Some key new features have been added that make the service incredibly intriguing. The basic idea around GrandCentral is “one phone number for all your phones, for life.” Grand Central gives you one phone number that can access all your numbers, (cell, home, mobile, and work numbers); the GrandCentral numbers stay the same, as many of these number change over the course of a user’s lifetime.

Most people have never used the service, because Google froze new accounts following the acquisition. The freeze hasn’t being lifted yet (and we’ve heard there are tens of thousands of people on the wait list). But starting Thursday existing accounts are being given the option of switching to the new service and allow access to the new features. Over the next several weeks Google will begin to let new people in. Some people, impatient to try out the new service, have been paying as much as $650 on Ebay for an account.

The service was free and is still going to be free. Users can purchase credit (much like Skype) to make international calls at rates far below what they normally pay. GrandCentral will also remain solely a U.S. service. Google wants people to use their Google Voice phone number exclusively (and in fact it’s the only way to use it properly).

Google’s added new features and plugged some big holes that limited the original service. A problem with the original service – it didn’t allow text messaging, so you had to tell people your mobile number as well if you wanted to send and receive text messages with them. Now, Google Voice will accept text messages and forward them on to your mobile phone. You can respond to those messages as well. Google is using the existing Gateway technology (which is used by Google Chat) to power this feature.

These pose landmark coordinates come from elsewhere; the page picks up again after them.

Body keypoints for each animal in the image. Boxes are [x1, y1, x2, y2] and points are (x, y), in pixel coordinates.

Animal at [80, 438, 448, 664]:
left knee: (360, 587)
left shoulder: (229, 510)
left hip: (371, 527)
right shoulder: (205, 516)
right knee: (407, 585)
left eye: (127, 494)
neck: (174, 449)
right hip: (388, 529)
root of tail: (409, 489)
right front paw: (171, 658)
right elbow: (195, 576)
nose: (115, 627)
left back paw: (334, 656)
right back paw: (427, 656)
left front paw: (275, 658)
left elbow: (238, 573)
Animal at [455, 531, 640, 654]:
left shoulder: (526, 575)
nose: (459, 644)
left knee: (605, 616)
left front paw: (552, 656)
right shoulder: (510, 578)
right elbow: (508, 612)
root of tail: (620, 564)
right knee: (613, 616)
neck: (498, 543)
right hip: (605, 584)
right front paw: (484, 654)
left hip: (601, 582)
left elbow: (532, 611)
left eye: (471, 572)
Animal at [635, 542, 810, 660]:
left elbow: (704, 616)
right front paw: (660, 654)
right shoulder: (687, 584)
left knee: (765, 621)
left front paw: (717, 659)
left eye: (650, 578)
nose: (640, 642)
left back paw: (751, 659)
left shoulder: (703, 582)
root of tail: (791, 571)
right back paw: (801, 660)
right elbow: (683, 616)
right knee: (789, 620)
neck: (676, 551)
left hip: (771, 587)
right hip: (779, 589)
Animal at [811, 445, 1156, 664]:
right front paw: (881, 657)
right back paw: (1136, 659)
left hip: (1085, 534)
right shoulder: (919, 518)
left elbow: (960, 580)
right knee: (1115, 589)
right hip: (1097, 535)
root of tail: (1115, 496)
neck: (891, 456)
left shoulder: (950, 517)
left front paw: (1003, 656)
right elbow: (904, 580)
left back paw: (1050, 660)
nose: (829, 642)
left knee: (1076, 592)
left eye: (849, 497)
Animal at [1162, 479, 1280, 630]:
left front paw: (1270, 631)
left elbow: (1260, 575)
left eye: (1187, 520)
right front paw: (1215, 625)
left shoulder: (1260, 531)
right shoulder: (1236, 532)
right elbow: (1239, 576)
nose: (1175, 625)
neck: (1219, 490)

Google also added a nifty transcription feature (which is using the same subscription service as Google 411) for voicemails. All voicemails are transcribed easily saved into the system and searchable. Users can add notes or tags to voicemails and each transcription details how confident Google is about the success of voice transcription; Google Voice highlights word in lighter color that they are not confident were subscribed properly. And transcription takes about 30 seconds to be seen in the system from the end of a voicemail. All in all, Google may have just revolutionized voicemail.

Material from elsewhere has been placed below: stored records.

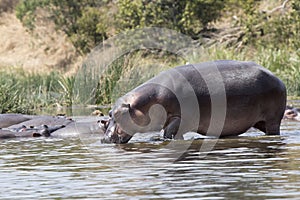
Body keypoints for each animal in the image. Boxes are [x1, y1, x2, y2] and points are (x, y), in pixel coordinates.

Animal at [104, 60, 288, 143]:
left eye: (119, 114)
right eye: (110, 114)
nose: (104, 139)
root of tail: (277, 78)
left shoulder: (179, 117)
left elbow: (168, 132)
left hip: (273, 119)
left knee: (273, 130)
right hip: (259, 121)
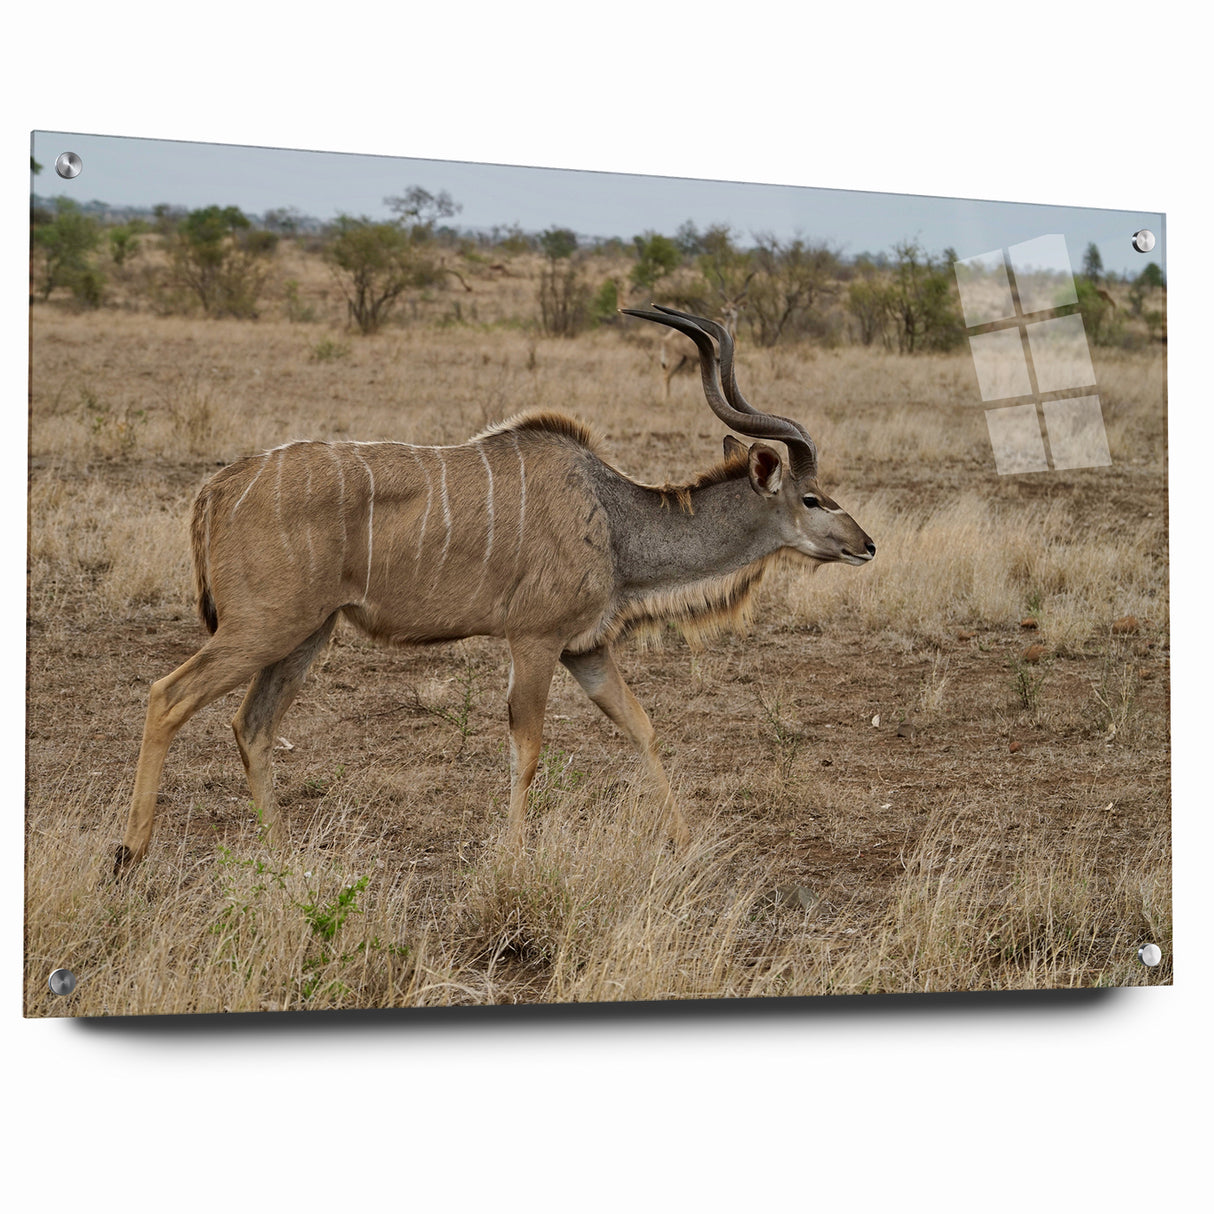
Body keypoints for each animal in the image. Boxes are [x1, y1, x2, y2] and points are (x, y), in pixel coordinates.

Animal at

Google has added new settings that allow users to route calls from specific people straight to voicemail, or your mobile phone, etc, instead of having to state their name and then be forwarded accordingly. The primary user interface for Google Voice is through your phone via an audio menu. But users can also log in to the website to administer the account and view activity. This interface has undergone a makeover - It now looks very much like a comprehensive Gmail inbox with tabs for Voicemail, SMS, Recorded calls, Placed calls, Received calls and Missed calls. And the Google Voice is easily integrated into the list of links to

Google apps at the top left of each application. All SMS and transcribed voicemails are searchable and taggable, which is very useful and will change the way people interact with these messages. Google also says that full integration with Gmail is coming, but won’t say when. If all of one’s email, SMS and transcribed voicemails are able to be organized into a single inbox: this could be life-changing. You can also respond to text messages from the interface and initiate phone calls, which then call your designated phone and then the recipient.

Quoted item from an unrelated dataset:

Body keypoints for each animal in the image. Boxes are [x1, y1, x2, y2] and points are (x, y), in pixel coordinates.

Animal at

Google Voice also added a conference calling feature allowing conference calls with up to six participants and the ability to record. International calls can also be made through the system at very reasonable rates (about the same as Skype’s international phone rates).

The key to this service seems to be reliability. With previous outages and technical issues (both in Google Voice/Gran Central and Gmail), Google has to assure stability to its users. It always seemed to make sense that Google would one day try and buy Skype from Ebay, but I guess that wouldn’t make any sense anymore considering what type of product they appear to have here.